Updated

A state board will consider granting the gray wolf endangered species status on Wednesday, giving it a chance at returning to California in significant numbers after a decades-long hiatus.

Just one wolf from Oregon has been tracked in recent years crossing into Northern California, renewing interest in returning the species to a thriving population. The California Fish and Game Commission will vote on giving the wolf legal protections at a meeting in Ventura.

Advocates such as Noah Greenwald of the Center for Biological Diversity are hopeful for the wolf's return.

"There's already one wolf here," Greenwald said Tuesday. "It's not going to be long until there's more."

Ranchers remain opposed to the wolf's reintroduction.
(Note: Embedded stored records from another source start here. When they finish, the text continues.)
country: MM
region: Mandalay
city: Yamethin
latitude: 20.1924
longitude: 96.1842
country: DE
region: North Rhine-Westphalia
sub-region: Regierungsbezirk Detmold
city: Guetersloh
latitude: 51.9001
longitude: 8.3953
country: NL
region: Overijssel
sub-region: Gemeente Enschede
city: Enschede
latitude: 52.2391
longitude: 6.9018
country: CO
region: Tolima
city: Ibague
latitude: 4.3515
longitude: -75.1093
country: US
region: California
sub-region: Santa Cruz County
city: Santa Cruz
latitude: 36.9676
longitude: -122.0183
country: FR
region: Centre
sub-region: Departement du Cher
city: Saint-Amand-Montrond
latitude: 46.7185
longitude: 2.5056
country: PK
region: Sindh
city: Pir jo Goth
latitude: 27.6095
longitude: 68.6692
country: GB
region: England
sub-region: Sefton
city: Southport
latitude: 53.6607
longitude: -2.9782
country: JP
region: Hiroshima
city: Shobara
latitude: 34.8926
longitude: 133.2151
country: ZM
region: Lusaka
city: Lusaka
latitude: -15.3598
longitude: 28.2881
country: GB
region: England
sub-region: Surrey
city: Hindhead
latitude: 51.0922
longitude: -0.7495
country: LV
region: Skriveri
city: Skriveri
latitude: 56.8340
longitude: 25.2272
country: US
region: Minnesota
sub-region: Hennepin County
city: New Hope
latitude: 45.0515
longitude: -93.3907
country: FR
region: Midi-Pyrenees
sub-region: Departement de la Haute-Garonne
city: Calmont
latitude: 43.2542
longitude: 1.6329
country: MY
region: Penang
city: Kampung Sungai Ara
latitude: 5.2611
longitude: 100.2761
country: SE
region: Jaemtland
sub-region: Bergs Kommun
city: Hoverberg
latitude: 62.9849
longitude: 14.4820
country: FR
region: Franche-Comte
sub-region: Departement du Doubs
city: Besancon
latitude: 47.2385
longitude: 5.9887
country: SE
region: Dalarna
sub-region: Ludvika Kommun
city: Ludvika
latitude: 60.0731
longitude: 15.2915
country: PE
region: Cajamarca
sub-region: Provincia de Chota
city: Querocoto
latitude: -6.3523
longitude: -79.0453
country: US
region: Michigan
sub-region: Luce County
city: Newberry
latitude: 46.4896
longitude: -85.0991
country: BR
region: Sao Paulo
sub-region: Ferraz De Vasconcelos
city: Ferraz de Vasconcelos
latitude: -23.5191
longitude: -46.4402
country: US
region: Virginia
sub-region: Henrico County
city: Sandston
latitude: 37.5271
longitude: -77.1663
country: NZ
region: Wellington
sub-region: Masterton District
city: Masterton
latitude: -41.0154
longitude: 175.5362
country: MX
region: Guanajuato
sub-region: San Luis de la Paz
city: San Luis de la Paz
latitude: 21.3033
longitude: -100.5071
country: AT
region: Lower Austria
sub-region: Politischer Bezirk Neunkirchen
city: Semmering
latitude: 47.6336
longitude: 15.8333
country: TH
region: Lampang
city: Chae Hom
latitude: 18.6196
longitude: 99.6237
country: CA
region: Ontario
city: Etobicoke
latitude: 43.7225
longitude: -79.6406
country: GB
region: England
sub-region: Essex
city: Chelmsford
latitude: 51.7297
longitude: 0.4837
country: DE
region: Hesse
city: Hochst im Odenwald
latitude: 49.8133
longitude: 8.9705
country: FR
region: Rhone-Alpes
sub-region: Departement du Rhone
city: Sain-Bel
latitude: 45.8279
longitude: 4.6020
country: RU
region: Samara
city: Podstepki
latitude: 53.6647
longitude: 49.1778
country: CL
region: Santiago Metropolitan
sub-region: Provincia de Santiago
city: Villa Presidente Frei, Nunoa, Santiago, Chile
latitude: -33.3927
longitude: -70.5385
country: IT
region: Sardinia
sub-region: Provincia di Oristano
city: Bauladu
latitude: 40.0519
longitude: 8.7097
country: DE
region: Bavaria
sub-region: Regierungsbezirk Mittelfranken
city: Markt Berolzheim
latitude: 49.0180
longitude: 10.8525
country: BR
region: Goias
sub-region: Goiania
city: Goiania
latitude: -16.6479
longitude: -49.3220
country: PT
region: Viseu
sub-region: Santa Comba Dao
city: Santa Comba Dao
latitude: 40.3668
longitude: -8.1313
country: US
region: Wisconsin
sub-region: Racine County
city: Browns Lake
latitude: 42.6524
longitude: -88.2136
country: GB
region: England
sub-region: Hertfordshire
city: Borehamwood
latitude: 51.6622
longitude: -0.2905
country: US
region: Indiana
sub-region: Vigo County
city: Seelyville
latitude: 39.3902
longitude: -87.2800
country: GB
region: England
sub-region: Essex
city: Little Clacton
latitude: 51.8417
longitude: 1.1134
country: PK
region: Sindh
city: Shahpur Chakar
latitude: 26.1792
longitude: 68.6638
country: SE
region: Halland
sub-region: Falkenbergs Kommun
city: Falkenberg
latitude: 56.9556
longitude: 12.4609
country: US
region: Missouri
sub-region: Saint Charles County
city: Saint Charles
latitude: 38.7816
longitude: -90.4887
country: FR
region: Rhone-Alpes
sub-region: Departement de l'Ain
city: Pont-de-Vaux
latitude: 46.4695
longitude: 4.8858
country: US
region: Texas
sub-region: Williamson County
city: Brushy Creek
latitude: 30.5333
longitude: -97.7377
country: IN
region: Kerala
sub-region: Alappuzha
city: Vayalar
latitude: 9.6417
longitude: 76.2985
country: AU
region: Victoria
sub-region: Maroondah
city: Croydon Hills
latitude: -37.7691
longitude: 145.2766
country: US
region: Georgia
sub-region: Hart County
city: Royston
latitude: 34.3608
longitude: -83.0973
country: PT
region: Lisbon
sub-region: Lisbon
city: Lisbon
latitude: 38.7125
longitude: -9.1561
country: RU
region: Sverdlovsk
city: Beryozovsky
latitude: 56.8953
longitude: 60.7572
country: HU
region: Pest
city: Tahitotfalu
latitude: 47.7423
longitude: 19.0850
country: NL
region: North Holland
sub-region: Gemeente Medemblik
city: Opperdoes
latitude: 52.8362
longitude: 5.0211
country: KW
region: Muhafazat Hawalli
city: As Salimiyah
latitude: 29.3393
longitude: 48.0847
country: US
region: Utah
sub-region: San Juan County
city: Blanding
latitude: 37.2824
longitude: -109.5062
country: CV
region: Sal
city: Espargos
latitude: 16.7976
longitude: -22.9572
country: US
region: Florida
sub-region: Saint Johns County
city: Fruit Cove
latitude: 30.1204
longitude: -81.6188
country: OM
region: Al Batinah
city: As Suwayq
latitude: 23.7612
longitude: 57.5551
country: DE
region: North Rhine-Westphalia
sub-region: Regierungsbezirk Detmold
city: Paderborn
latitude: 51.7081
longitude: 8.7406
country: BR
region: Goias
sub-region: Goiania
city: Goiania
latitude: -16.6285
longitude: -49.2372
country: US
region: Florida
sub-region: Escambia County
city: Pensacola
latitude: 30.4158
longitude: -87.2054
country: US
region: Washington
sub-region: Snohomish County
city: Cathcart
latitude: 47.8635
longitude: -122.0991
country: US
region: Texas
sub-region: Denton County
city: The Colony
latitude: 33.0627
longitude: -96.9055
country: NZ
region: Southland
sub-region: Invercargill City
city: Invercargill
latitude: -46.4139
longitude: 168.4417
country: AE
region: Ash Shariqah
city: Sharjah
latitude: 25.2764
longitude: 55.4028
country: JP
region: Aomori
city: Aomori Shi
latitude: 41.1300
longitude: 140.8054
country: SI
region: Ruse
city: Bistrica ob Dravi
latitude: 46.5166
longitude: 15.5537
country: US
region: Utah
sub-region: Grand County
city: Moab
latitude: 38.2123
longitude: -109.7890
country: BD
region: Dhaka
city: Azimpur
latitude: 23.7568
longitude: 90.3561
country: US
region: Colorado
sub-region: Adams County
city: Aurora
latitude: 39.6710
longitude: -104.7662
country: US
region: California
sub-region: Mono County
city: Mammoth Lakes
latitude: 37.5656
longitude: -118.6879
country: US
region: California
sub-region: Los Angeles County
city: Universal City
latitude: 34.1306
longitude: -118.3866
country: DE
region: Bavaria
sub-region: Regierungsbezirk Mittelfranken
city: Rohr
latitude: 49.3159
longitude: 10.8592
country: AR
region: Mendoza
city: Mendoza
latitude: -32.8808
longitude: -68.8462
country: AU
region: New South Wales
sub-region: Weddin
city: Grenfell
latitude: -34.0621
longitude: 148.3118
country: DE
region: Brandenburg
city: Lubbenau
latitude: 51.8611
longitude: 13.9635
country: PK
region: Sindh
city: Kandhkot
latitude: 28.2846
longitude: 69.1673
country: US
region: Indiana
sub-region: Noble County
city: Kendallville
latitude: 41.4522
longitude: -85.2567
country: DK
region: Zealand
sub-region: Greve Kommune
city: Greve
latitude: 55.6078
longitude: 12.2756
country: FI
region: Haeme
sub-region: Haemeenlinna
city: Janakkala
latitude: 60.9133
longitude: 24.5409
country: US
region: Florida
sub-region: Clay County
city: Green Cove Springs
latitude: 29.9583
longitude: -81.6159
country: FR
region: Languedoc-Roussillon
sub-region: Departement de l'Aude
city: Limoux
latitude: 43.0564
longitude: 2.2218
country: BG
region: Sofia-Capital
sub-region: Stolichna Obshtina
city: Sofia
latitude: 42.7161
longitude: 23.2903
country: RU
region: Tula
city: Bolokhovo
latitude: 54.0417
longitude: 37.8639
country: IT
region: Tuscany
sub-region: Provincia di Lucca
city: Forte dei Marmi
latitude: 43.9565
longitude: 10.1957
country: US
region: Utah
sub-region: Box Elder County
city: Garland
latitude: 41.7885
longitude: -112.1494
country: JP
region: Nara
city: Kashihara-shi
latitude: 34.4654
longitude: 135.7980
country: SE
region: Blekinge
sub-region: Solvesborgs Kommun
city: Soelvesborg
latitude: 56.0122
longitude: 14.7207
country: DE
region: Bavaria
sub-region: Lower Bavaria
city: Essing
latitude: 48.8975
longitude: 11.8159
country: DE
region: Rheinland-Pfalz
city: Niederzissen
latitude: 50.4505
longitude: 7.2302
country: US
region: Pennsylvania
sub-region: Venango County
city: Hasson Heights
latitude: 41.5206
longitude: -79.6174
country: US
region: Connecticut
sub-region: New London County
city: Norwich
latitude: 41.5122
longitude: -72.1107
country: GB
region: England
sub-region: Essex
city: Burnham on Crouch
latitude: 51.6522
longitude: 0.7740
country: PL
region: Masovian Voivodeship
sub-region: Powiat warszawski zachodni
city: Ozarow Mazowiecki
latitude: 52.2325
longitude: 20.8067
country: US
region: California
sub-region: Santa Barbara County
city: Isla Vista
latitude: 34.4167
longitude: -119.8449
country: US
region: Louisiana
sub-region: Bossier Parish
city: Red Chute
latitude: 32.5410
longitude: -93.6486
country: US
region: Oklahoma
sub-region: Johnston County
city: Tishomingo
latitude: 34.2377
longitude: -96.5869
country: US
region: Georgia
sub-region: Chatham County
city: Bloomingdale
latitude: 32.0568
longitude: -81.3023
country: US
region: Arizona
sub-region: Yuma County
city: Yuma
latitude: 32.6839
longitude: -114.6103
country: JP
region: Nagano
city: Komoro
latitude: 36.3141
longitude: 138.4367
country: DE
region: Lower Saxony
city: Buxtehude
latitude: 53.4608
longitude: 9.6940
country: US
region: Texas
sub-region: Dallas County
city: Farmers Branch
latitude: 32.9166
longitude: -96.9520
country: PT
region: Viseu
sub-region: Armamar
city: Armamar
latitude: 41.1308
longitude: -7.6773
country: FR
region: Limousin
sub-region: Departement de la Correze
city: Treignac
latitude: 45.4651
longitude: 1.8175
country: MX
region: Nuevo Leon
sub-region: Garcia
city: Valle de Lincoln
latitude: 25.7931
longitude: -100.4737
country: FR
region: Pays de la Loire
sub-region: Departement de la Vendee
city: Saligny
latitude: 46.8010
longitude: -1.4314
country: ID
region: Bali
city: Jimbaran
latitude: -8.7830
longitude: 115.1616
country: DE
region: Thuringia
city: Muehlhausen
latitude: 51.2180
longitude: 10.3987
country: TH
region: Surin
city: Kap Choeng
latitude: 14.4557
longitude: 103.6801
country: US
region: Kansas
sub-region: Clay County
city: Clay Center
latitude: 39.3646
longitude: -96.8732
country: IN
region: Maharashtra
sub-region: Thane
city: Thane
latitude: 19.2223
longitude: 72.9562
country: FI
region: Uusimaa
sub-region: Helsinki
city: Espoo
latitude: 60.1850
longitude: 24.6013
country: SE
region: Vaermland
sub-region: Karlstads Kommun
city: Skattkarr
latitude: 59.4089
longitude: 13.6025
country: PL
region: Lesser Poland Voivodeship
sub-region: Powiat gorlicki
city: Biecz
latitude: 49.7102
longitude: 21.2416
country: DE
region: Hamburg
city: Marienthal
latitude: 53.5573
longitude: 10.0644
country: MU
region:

"Wolves directly kill livestock and in addition to that they can cause disease and other harm from stress," such as weight loss in animals, said Kirk Wilbur, director of government relations for the California Cattlemen's Association.

The last gray wolf in California was killed in 1924, clearing mountain ranges for cattle herds and other valuable livestock that fall prey to wolves.

Yet if the gray wolf is listed, ranchers not only couldn't kill animals on their property, they couldn't even chase them off, Wilbur said.

"If I see a wolf attacking one of my calves, I can't do anything about that," Wilbur said.

Nationally, wolves were near extinction not long ago. They were reintroduced with federal protections in the 1980s and '90s, Greenwald said.

Wolves now occupy large parts of Montana, Idaho, Wyoming, Washington, Oregon and the Great Lakes.

Federal protections have ended in those two regions, and there is a pending proposal to lift protections across much of the remaining Lower 48 states.

In 2008, a pack started moving into Oregon. That's when the wolf now drawing interest for hopscotching into California became known as OR-7 — he was the seventh Oregon wolf fitted with a GPS tracking collar.